___ Record extracts ___
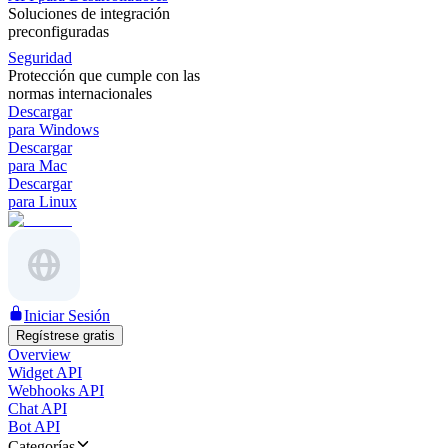
Soluciones de integración
preconfiguradas
Seguridad
Protección que cumple con las
normas internacionales
Descargar
para Windows
Descargar
para Mac
Descargar
para Linux
Iniciar Sesión
Regístrese gratis
Overview
Widget API
Webhooks API
Chat API
Bot API
Categorías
___
- Description of the task -
Return the text read from the entries line for line, unchanged, and leave the pictures out of your answer.

- Answer section -
Soluciones de integración
preconfiguradas
Seguridad
Protección que cumple con las
normas internacionales
Descargar
para Windows
Descargar
para Mac
Descargar
para Linux
Iniciar Sesión
Regístrese gratis
Overview
Widget API
Webhooks API
Chat API
Bot API
Categorías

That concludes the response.